Some noteworthy hearings in the next couple of weeks will preview issues sure to preoccupy lawmakers when the legislature meets for its next regular session in January. For example:
September 14–The state’s budget for public education for 2012-2013 comes up for a public hearing next Tuesday in front of staffers of the Legislative Budget Board and Governor’s Budget Office. These legislative and executive budget staffers, standing in for their bosses, will examine the budget proposed by the Texas Education Agency, which contains deep and unwise cuts in key education programs (e.g., science labs, teacher mentoring, after-school programs for at-risk students). The agency’s budget proposal reflects budget cuts demanded by Gov. Rick Perry, Lt. Gov. David Dewhurst, and House Speaker Joe Straus. Speaker Straus has said these cuts are “just the beginning.” Texas AFT will be testifying for a more balanced approach to current budget problems, one that taps the state Rainy Day Fund (containing more than $8 billion) to weather current recession-induced revenue shortfalls. Along with our partners in the Texas Forward coalition, we also will make the point that a longer-term shortfall in education funding is the result of wrongheaded decisions by lawmakers in years past that reduced state and local revenue streams for public education–and the solution now is not to shortchange education even more.
September 16–A select committee of state senators, representatives, business leaders (and a few educators) will consider options for change in state school-finance formulas. The committee, co-chaired by Sen. Florence Shapiro, Republican of Plano, and Rep. Rob Eissler, Republican of The Woodlands, is made up of appointees of the governor, lieutenant governor, and House speaker. Given its composition, and given that we’re in the midst of election season, we don’t exactly expect a searching critique of the policy mistakes that have put us in the financial fix described above. But this committee still will likely be an incubator for policy initiatives in the 2011 session, even if some good ideas may only see the light of day in a minority report.
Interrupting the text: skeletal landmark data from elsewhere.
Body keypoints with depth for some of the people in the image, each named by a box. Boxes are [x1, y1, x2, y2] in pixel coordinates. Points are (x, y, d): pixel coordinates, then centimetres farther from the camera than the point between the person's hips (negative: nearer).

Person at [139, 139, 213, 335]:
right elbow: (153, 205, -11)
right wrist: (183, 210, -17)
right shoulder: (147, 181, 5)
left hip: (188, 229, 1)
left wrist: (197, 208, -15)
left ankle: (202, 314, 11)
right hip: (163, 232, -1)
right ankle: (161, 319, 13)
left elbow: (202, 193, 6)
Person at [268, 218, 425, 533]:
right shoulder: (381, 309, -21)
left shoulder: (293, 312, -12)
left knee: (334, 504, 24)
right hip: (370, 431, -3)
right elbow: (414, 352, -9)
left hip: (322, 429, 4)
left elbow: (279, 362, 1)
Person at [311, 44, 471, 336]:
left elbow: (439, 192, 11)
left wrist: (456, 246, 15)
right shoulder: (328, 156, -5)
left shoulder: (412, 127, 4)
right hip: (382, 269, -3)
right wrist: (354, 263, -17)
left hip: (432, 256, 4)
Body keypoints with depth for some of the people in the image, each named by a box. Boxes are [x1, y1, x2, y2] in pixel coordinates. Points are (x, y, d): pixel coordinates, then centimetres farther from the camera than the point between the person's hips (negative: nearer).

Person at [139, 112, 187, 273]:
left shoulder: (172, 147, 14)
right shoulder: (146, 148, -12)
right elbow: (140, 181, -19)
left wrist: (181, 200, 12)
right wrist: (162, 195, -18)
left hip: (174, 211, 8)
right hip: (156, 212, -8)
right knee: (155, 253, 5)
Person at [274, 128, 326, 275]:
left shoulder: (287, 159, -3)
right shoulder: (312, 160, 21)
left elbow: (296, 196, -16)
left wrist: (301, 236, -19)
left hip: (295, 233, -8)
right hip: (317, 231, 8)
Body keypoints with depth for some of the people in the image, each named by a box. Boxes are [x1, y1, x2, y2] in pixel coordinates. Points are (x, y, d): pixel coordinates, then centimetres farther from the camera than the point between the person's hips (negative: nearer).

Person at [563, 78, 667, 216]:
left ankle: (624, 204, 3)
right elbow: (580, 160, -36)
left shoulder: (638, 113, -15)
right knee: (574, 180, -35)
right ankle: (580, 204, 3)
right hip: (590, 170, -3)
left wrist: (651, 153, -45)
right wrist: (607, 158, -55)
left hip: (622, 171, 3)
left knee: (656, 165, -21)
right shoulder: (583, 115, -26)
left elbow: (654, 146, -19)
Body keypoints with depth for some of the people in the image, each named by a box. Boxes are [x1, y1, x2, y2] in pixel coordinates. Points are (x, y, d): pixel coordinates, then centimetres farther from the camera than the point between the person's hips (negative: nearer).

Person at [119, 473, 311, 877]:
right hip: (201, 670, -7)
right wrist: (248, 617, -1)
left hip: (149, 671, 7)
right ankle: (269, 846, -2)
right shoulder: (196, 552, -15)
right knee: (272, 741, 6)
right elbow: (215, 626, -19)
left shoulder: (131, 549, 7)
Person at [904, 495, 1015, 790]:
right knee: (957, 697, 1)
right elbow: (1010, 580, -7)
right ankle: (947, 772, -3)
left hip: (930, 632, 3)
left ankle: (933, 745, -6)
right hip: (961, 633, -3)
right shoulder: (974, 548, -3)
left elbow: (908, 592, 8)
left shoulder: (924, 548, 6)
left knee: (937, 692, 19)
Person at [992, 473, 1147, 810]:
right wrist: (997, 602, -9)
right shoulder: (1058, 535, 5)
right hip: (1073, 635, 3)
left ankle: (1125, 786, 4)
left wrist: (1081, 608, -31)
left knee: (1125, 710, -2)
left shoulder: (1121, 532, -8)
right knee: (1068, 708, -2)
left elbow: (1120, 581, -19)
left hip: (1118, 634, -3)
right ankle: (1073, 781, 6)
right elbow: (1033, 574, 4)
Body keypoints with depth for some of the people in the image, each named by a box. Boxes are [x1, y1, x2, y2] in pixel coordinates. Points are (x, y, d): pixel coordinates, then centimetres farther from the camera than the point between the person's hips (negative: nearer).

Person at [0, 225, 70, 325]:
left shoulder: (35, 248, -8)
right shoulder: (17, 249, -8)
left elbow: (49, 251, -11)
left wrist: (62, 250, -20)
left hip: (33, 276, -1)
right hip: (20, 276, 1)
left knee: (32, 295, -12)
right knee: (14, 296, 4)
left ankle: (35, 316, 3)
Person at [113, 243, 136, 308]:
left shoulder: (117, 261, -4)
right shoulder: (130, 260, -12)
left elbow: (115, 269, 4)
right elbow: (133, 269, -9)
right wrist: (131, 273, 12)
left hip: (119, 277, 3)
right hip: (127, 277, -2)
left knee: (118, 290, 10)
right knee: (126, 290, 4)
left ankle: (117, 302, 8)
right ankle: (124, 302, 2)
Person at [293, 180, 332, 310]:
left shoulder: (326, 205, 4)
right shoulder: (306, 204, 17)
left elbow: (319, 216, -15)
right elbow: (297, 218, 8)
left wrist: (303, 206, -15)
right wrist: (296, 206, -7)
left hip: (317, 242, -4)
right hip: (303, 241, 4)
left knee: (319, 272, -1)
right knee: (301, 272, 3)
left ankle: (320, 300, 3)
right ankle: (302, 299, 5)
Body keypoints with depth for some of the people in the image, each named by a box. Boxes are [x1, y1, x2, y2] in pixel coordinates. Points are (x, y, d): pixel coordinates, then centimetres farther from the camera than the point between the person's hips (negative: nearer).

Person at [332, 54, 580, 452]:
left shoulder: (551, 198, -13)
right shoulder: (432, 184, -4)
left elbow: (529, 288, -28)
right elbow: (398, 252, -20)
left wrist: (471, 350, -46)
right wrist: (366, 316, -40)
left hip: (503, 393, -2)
September 24–The Senate Education Committee (chaired by Shapiro) and the House Public Education Committee (chaired by Eissler) will hold a rare joint hearing, focusing on the topic of school accountability, with particular emphasis on the changes made by the legislature in 2009. The state’s test-based accountability system, heavily reliant on the standardized Texas Assessment of Knowledge and Skills (TAKS) and its successor, the State of Texas Assessments of Academic Readiness (STAAR), is still in need of a drastic makeover, in Texas AFT’s view, and we will make the case for an alternative approach. Hallmarks of that Texas AFT alternative:
–end reliance on a single test to measure success;
–use multiple measures to gauge growth and guide instruction, including social/emotional learning measures;
–restore teachers’ authority over instructional time, reducing excessive emphasis on test prep;
–bar use of inherently flawed “value added” statistical models for individual teacher evaluation;
—end punitive sanctions, use supportive interventions;
–use appropriate tests for students with disabilities and English Language Learners;
–hold school districts accountable for providing a supportive environment for learning that reflects real employee input and collaboration;
–build community services for students and families into neighborhood schools.